Li and colleagues also evaluated this subset of women after excluding 92 patients who carried BRCA1/2 mutations, since these are known to be associated with poor prognosis, diagnosis at a younger age, estrogen receptor negativity, and basal-like subtype. They found that women with rare protein-truncating variants in non-BRCA1/2 genes had 1.76 times the risk of death compared to non-carriers.
“Although BRCA1/2-associated cancers are often associated with worse tumor phenotypes, it has been documented that patients with breast cancer who are BRCA1/2 carriers do not necessarily exhibit worse survival patterns than BRCA1/2 non-carriers,” the authors wrote. “In agreement, a slightly stronger effect for worse survival was observed in carriers of non-BRCA1/2 protein-truncating variants after the removal of BRCA1/2 carriers.”
The researchers then analyzed genetic data from the 5,077 women who did not carry BRCA1/2 mutations with the polygenic risk score and found that a higher score was associated with less aggressive tumor phenotypes. Also, there were no significant survival differences linked to increases in polygenic risk scores.
"Polygenic risk score is a good marker for breast cancer prediction," Li said. "However, there is not enough evidence to show that this score can also predict death from breast cancer."

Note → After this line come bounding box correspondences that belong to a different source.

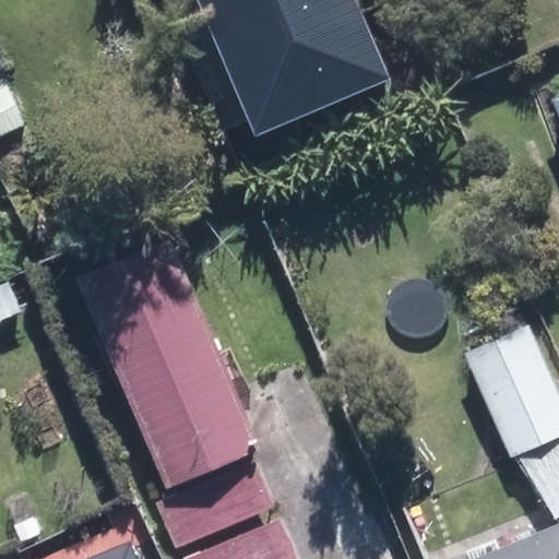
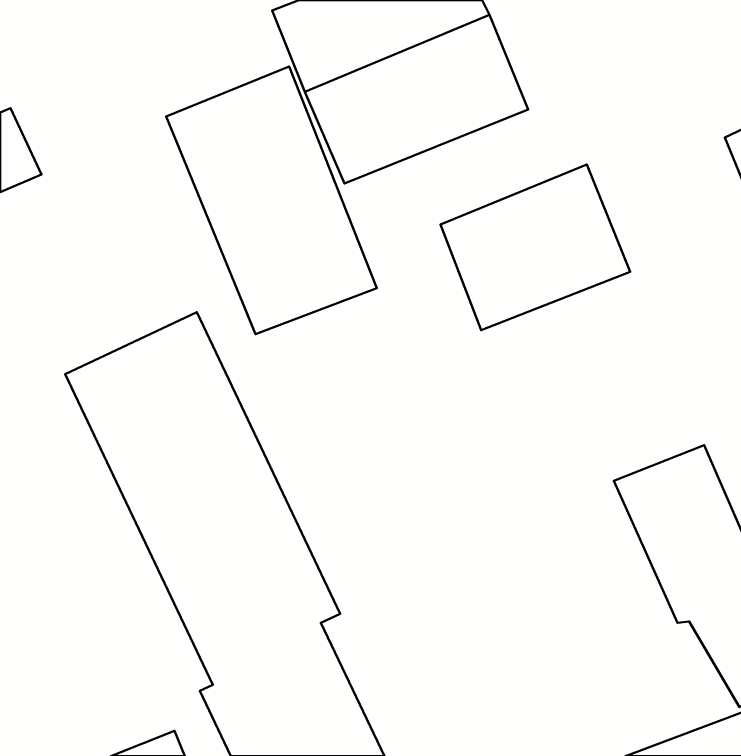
building: none -> [166,67,377,334]
building: none -> [440,164,630,330]

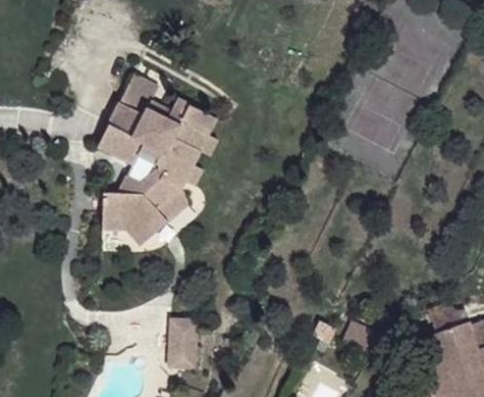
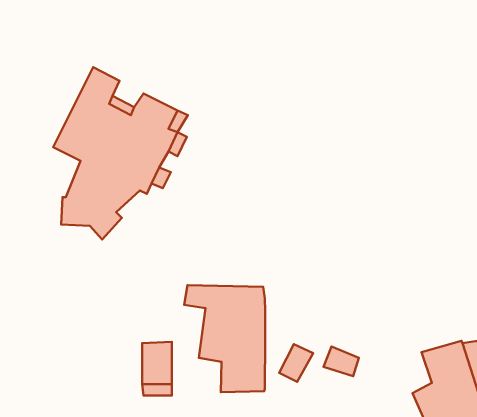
building: [106,185,190,247] -> none
building: none -> [184,285,265,392]

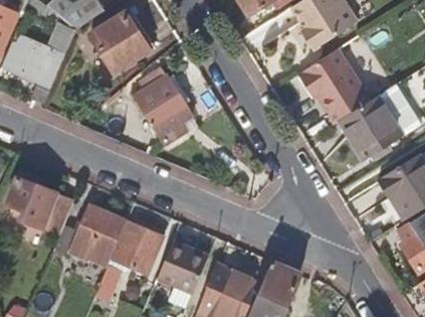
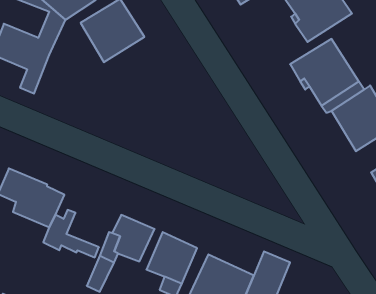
building: [134,72,190,140] -> none
building: [75,205,123,256] -> none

One reason that higher polygenic risk scores in this study were associated with less aggressive disease, which is likely to be detected during routine screening, may be due to the way the algorithm was developed. The authors noted that many of the 172 known SNPs associated with breast cancer, of which they used 162 in their study, were likely identified in large breast cancer cohorts that are enriched for estrogen receptor-positive disease, which is often associated with favorable tumor features and outcomes.
Another factor Li and colleagues considered in their study was dense breast tissue, which is a major reason why cancers are missed during routine mammography. They stratified patients into high and low risk categories based on percent breast density and found that women with low breast density who carried rare protein-truncating mutations were 1.96 times as likely to be diagnosed with interval breast cancers compared to women who did not carry such mutations.
Women with low breast density who carried protein-truncating mutations in non-BRCA1/2 genes still had a 1.89 times increased risk compared to non-carriers. However, patients with low breast density and a higher polygenic risk score were at 23 percent lower risk for developing interval breast cancer.
The study authors acknowledged that differences in local screening guidelines made the interval between mammograms inconsistent between patients in this study and noted this as a limitation of their analysis.
Still, based on their findings, Li and colleagues suggested that women who carry rare protein-truncating variants, and are therefore at greater risk for interval cancers, could benefit from screening starting at a younger age, at shorter intervals, and using more sensitive methods than mammography, such as magnetic resonance imaging and ultrasound. In contrast, although patients with higher polygenic risk scores are also at increased risk for breast cancer, their tumors are more likely to be detected during routine screening, they concluded.